**Alıştırma yönergeleri**:
1. Yargıtay kararında duruşma günü olarak önceden hangi tarih belirlenmişti?
2. Yargıtay kararının "Abaküs Yazılım" sözlerini içeren yerle başlayıp "E.  ,  2020/146 K." sözleriyle biten bölümünü olduğu gibi aktarın.

**Alıntı metin**:
Abaküs Yazılım
4. Hukuk Dairesi
Esas No: 2018/2607
Karar No: 2020/146
Karar Tarihi: 20.01.2020

Yargıtay 4. Hukuk Dairesi 2018/2607 Esas 2020/146 Karar Sayılı İlamı

4. Hukuk Dairesi         2018/2607 E.  ,  2020/146 K.

    "İçtihat Metni"


    MAHKEMESİ : ...Bölge Adliye Mahkemesi 26. Hukuk Dairesi
    İLK DERECE
    MAHKEMESİ : ...24. Asliye Hukuk Mahkemesi

    Davacı ... vekili Avukat ... tarafından, davalı ... aleyhine 23/10/2014 gününde verilen dilekçe ile itirazın iptalinin istenmesi üzerine yapılan yargılama sonunda; Mahkemece davanın kısmen kabulüne dair verilen 20/10/2016 günlü karara karşı davalı tarafın istinaf başvurusu üzerine yapılan incelemede; istinaf başvurusunun HMK"nın 353. maddesinin (1) numaralı fıkrasının (b) bendinin (1) numaralı alt bendi gereğince esastan reddine dair verilen ...Bölge Adliye Mahkemesi 26. Hukuk Dairesince verilen 21/09/2017 günlü kararın Yargıtayca duruşmalı olarak incelenmesi davalı vekili tarafından süresi içinde istenilmekle, daha önceden belirlenen 24/12/2019 duruşma günü için yapılan tebligat üzerine, duruşmalı temyiz eden davalı vekili Avukat ... ile karşı taraftan davacı asıl ... ve vekili Avukat ... geldiler. Açık duruşmaya başlandı. Süresinde olduğu anlaşılan temyiz dilekçesinin kabulüne karar verildikten ve hazır bulunanların sözlü açıklamaları dinlendikten sonra taraflara duruşmanın bittiği bildirildi. Dosyanın görüşülmesine geçildi. Tetkik hâkimi tarafından hazırlanan rapor ile dosya içerisindeki kâğıtlar incelenerek gereği düşünüldü.

**Veri listesi**:
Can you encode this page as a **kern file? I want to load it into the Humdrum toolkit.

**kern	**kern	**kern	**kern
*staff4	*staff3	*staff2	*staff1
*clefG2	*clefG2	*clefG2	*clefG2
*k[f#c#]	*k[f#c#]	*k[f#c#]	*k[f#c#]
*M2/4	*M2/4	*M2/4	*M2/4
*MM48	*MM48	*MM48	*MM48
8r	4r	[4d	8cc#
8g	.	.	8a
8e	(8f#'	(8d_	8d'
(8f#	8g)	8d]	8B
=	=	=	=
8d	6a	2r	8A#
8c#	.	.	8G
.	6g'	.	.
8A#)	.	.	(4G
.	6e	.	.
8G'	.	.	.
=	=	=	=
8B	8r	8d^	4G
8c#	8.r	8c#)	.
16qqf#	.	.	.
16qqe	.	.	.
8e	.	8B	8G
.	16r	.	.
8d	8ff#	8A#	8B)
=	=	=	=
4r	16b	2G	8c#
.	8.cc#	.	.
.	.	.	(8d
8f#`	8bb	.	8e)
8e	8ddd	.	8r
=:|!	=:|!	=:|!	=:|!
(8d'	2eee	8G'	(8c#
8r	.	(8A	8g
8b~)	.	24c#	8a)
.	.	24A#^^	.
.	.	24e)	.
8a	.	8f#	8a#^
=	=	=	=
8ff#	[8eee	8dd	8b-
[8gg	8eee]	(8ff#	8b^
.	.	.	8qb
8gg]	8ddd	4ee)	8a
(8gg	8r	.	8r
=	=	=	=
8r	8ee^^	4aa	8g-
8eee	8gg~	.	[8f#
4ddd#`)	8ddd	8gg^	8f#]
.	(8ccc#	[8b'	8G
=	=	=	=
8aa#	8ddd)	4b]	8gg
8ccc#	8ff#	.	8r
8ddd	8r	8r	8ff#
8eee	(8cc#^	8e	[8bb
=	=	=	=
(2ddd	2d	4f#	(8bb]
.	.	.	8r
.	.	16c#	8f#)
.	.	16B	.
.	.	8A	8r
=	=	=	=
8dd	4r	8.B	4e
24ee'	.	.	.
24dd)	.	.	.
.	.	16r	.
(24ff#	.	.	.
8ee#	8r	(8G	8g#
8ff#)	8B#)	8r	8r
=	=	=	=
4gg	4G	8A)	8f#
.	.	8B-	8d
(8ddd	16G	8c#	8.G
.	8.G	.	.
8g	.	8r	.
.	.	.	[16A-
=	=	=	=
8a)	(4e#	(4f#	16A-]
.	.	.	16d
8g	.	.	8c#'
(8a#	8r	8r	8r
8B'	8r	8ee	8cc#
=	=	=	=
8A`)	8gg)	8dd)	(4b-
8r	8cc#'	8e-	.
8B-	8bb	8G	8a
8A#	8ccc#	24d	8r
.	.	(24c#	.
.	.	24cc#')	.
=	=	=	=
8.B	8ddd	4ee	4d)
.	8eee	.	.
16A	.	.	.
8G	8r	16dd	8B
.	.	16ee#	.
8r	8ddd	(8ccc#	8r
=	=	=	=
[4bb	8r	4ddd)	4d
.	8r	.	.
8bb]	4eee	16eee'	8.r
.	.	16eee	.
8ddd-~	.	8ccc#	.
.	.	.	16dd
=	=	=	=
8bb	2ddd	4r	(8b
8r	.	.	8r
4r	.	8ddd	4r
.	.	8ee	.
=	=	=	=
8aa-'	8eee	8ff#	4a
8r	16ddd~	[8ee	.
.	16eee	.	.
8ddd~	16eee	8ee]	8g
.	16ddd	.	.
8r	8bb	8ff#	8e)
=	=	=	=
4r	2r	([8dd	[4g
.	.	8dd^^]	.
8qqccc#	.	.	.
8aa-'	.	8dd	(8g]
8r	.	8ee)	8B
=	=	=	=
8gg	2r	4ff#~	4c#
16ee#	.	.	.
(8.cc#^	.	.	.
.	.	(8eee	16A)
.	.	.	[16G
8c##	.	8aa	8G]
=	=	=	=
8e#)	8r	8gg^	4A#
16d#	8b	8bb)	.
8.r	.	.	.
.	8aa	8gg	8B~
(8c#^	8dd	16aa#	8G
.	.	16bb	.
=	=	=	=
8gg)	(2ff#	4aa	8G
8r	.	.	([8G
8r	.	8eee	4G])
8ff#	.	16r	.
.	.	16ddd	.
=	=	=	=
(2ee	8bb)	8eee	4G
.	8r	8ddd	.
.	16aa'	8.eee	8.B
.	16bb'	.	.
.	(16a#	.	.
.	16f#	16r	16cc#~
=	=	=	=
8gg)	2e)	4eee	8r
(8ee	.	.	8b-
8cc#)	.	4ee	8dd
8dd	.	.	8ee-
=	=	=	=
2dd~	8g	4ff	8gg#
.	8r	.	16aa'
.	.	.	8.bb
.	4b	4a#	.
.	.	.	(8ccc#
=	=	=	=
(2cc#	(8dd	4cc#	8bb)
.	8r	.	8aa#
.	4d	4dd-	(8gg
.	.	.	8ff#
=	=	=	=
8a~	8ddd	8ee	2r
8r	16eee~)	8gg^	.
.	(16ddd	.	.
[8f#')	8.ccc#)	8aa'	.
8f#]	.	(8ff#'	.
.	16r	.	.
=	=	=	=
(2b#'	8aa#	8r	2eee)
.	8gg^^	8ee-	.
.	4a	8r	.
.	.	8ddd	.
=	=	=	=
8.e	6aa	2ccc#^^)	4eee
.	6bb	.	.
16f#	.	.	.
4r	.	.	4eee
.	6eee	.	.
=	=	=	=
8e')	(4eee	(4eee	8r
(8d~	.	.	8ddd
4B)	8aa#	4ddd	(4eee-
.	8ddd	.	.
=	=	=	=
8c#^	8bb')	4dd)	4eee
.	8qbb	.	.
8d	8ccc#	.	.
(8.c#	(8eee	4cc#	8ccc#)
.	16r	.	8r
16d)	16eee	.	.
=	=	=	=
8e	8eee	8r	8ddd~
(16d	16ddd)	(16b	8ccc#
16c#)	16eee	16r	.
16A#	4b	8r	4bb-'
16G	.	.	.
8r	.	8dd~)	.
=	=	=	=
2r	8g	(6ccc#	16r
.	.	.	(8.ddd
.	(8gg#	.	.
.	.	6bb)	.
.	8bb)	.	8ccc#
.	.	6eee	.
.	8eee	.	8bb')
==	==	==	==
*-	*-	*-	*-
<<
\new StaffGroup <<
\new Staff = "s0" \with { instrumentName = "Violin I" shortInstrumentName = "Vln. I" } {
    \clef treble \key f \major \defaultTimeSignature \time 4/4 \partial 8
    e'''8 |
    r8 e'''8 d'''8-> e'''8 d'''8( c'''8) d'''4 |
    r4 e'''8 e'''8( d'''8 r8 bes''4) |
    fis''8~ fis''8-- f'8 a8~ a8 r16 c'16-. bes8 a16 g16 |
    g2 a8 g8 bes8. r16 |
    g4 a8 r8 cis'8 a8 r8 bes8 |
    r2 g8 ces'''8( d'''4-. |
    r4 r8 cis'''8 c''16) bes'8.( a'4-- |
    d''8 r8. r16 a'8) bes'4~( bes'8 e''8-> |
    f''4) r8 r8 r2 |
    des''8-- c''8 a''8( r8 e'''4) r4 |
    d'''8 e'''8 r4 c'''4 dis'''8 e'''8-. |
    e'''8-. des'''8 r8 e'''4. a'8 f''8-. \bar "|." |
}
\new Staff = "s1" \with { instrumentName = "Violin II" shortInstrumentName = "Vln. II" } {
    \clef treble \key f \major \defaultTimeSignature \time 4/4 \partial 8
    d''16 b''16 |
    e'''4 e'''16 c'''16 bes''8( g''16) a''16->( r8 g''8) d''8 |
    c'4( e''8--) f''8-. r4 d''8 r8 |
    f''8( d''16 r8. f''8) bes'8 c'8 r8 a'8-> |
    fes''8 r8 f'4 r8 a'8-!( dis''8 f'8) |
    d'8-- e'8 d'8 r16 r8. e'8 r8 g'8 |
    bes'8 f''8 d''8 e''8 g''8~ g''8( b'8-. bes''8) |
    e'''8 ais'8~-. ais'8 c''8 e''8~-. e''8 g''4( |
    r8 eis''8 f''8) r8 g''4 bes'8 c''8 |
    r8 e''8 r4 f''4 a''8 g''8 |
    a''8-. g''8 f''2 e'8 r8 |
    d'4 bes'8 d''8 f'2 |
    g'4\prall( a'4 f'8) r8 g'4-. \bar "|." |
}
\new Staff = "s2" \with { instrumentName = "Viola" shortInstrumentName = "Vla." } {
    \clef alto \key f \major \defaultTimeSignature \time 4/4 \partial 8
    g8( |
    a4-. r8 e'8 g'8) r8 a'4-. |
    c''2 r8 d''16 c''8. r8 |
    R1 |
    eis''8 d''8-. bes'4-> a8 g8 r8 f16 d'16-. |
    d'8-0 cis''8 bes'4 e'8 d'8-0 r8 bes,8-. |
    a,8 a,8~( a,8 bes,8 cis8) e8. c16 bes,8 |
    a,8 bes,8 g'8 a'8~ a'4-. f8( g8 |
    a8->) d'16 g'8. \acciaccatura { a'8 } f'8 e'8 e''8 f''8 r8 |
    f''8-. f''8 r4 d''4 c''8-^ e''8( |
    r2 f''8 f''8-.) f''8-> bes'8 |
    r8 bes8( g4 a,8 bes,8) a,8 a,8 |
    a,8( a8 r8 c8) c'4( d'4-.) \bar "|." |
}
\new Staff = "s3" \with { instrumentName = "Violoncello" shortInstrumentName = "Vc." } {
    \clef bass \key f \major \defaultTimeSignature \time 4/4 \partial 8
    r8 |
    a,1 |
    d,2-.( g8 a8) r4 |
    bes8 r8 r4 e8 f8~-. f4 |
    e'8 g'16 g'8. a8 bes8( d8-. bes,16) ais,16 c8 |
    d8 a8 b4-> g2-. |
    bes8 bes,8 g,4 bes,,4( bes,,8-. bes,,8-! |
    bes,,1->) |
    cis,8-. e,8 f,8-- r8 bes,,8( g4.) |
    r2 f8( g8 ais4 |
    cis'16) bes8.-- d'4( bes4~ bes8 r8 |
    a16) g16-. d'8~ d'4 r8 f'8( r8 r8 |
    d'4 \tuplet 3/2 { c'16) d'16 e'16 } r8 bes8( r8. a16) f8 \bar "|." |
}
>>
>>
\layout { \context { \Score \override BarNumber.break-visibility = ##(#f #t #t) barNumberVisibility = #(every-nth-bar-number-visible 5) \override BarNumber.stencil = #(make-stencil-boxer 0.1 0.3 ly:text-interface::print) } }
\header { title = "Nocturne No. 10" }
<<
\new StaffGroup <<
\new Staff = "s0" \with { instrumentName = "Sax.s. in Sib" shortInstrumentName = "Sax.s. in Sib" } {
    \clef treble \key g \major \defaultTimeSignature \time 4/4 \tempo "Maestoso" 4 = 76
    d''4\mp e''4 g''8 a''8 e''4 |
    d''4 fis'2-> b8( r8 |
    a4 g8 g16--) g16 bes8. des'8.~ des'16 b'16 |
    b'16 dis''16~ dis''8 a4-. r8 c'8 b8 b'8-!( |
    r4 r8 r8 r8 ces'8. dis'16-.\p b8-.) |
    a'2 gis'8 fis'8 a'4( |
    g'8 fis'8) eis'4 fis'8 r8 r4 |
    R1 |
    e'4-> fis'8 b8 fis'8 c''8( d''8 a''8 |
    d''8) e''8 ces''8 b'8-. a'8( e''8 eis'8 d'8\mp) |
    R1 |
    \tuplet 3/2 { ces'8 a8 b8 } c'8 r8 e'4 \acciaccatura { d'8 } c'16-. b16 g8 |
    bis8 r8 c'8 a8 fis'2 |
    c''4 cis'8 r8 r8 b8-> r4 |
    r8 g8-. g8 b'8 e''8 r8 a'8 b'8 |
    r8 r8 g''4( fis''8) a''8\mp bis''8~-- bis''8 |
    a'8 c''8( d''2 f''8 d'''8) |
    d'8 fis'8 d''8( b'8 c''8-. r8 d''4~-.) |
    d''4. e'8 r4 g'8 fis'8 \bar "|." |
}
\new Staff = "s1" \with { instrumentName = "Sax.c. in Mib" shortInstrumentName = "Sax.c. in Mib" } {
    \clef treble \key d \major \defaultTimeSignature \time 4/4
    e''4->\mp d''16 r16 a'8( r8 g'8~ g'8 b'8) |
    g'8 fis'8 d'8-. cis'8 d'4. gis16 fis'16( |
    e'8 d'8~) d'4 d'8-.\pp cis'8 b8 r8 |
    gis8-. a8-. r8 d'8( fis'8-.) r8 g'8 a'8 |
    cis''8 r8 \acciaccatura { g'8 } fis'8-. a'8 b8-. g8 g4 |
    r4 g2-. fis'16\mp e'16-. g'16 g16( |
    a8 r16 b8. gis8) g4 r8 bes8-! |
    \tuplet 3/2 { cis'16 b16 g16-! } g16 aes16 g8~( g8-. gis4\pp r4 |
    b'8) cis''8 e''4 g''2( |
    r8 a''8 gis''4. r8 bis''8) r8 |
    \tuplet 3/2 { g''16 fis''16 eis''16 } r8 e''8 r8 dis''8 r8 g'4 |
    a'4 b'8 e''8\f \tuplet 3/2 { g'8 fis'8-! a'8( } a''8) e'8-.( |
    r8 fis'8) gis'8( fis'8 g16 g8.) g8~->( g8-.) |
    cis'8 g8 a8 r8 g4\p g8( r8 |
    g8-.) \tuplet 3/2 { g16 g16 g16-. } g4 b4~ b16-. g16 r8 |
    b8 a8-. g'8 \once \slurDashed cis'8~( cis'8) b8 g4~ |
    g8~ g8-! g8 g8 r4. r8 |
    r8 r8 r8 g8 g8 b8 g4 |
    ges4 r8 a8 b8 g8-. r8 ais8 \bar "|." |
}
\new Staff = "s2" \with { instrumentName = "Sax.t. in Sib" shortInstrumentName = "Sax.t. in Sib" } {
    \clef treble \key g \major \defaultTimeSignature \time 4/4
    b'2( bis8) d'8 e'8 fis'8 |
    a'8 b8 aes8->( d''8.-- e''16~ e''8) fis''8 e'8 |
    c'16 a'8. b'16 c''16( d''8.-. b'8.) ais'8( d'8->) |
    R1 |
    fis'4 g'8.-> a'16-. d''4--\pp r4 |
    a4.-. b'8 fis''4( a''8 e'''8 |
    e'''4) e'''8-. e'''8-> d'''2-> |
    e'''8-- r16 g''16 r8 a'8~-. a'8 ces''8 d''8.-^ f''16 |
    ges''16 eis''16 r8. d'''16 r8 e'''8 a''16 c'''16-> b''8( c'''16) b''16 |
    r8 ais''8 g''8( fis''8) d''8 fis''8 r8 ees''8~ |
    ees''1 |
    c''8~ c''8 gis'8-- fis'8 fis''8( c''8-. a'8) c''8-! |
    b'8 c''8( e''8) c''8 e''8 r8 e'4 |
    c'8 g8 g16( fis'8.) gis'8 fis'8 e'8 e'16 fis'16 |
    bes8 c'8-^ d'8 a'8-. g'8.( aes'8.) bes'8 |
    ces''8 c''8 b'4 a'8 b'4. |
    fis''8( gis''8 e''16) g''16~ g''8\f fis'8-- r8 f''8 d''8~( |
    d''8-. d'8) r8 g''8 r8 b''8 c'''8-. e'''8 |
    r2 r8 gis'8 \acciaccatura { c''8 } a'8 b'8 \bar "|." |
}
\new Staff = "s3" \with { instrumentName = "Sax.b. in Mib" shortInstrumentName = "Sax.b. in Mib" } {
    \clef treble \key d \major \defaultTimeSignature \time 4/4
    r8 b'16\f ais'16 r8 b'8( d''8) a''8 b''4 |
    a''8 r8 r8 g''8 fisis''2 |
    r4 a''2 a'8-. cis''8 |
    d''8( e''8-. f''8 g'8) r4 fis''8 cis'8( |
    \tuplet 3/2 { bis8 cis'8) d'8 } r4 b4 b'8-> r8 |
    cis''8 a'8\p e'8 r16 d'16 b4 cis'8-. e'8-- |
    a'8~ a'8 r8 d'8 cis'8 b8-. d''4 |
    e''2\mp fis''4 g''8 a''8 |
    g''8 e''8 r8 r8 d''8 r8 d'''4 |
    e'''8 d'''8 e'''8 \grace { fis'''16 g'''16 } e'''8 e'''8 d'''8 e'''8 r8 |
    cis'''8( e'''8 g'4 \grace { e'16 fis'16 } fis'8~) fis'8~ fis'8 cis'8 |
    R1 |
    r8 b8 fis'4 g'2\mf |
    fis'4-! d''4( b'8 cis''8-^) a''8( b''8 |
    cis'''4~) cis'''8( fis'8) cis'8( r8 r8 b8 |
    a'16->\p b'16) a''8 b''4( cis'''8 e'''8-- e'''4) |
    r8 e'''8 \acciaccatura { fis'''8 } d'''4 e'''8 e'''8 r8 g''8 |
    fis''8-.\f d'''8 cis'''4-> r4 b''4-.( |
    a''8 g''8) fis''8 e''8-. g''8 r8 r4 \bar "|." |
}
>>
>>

**Tam cevaplar**:
1. 24/12/2019

2.
Abaküs Yazılım
4. Hukuk Dairesi
Esas No: 2018/2607
Karar No: 2020/146
Karar Tarihi: 20.01.2020

Yargıtay 4. Hukuk Dairesi 2018/2607 Esas 2020/146 Karar Sayılı İlamı

4. Hukuk Dairesi         2018/2607 E.  ,  2020/146 K.